Ninety minutes into the event, while Vic Gundotra then-Senior Vice President of Engineering was on stage, Sergey Brin came running out, interrupting a fairly dull presentation on Google+ events with some news. Brin is wearing Google Glass, a gadget announced only two months prior and still shrouded in mystery. As Brin calls his demo "time-sensitive," it becomes obvious something special is about to happen, a feeling that only multiplies as he warns, "this can go wrong in about five hundred different ways."
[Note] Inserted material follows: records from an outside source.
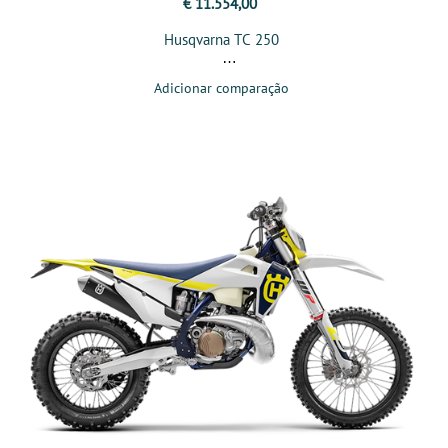
€ 11.554,00
Husqvarna TC 250
Adicionar comparação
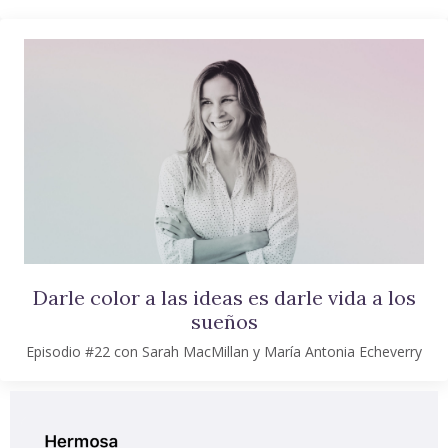
Darle color a las ideas es darle vida a los
sueños
Episodio #22 con Sarah MacMillan y María Antonia Echeverry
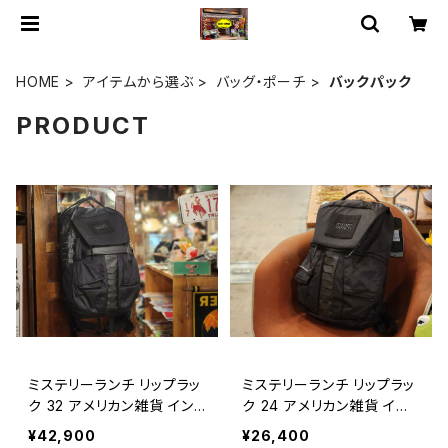
HOME
アイテムから選ぶ
バッグ・ポーチ
バックパック
PRODUCT
ミステリーランチ リップラッ
ミステリーランチ リップラッ
ク 32 アメリカン雑貨 イン
ク 24 アメリカン雑貨 イン
テリア / MYSTERY RANC
テリア / MYSTERY RANC
¥42,900
¥26,400
H RIP RUCK 32 backpac
H RIP RUCK 24 backpac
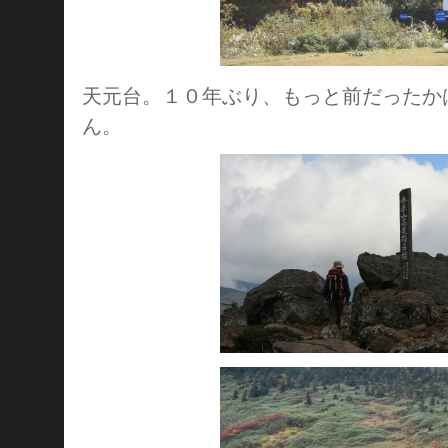
天元台。１０年ぶり、もっと前だったか
ん。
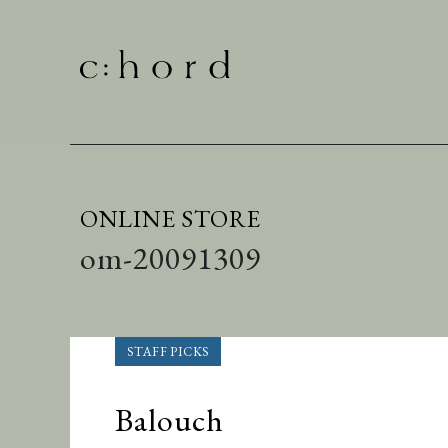
ONLINE STORE
om-20091309
Balouch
The video screen behind the stage cuts to a live feed of San Francisco, shot from above and showing off a blimp hovering over the city skyline. As Brin tells the audience, he's there to show off Glass, and the specific model he wants to demo has been lent to a friend who happens to be a mile above the show floor. As the camera cuts to inside the aircraft, it becomes obvious we're watching history. Google is about to show a live recording over Hangouts of several Glass-equipped skydivers jumping into the air.

 

Ten years later, it's hard to call the picture quality glorious, and some of the technical issues with broadcasting between the two locations are glaring. Still, it's a wonderful moment to watch in fact, I won't even describe what happens next in any further detail. Instead, just check out the video below. Sergey walks onto stage at about 1:27:45, though I've embedded the actual jump. In case our embed fails, the jump happens at 1:32:27.

The skydivers make their way to Moscone Convention Center, the crowd cheering as their chutes fly open. After just a couple of minutes, the group lands on top of the building, the video feed cutting to a sharper image of everyone celebrating. It was, truly, an absolutely insane feat accomplished by Google, something no one ever would've expected from a developer conference, and it made Glass into a gadget nearly everyone wanted.